Two periodic functions $f$ and $g$ have minimum positive periods $2\pi$ and $3\pi$ respectivelly.
Is the sum of these functions periodic? Justify.
My books states the solution is
Yes, because both functions also admit $6\pi$ as period.
Can someone explain this problem to me? Is there any property/identity that I am supposed to use to solve this? I have no clue other than 6 is a multiple of 2 and 3, but I'm not sure if that helps.
$$f(x+6\pi)=f(x+4\pi)=f(x+2\pi)=f(x)$$ $$g(x+6\pi)=g(x+3\pi)=g(x)$$ so $$f(x+6\pi)+g(x+6\pi)=f(x)+g(x)$$
Hint: You are supposed to use the definitions of periodic function and period.

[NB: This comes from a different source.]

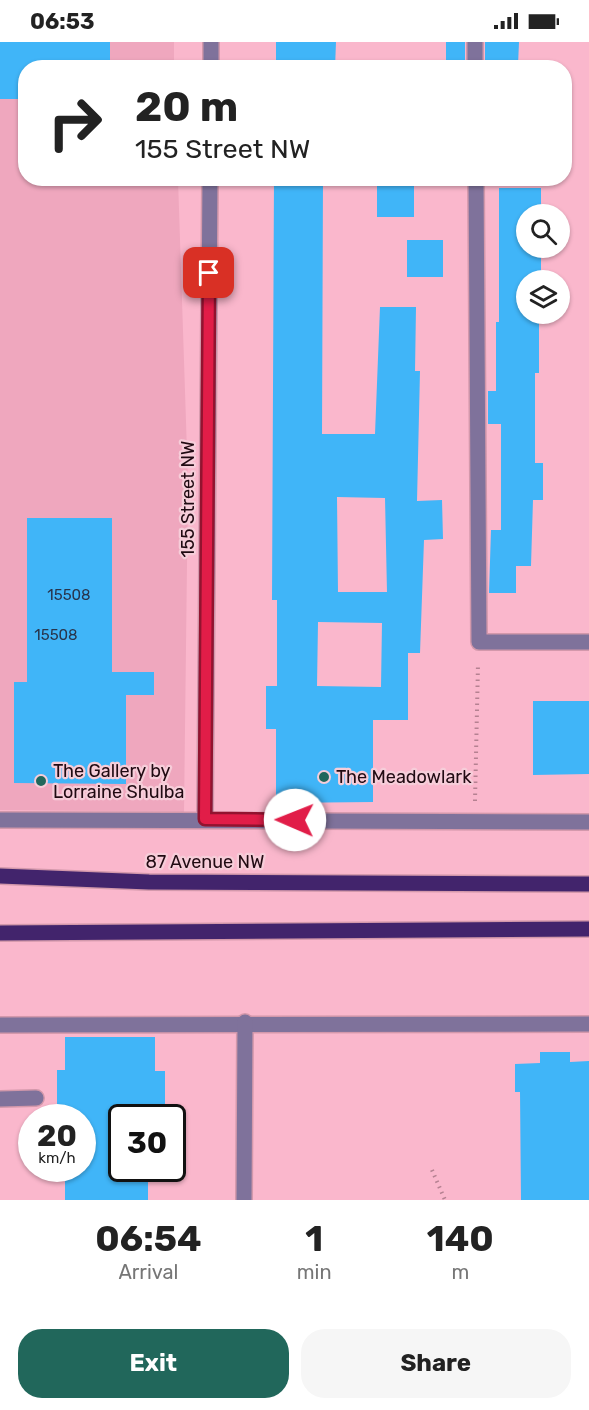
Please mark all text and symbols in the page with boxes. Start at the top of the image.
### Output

The general principle here is that if something has a period of $T$, it repeats itself every $T$. That means it also repeats itself every $2T$, as well as every $3T$, and so on.
If you have two functions $f$ and $g$ with different fundamental periods, and you want to know if some combination of $f$ and $g$—some function of them, in other words—is also periodic, what you want to do is see if there is some single value that is a multiple of both of those periods.
In this case, with the periods being $2\pi$ and $3\pi$, there is a common multiple of both of those. In fact, there are an infinity of them (as there must be), but the lowest (positive) one is $6\pi$. It does not matter that $6\pi$ itself is irrational; what matters is that it is an integer multiple of the two original periods: It is $3 \times 2\pi$, and it is $2 \times 3\pi$.
We can see this more directly as follows:
LStU's answer shows how to demonstrate this more rigorously. The above is just the intuition for finding the right period to try out.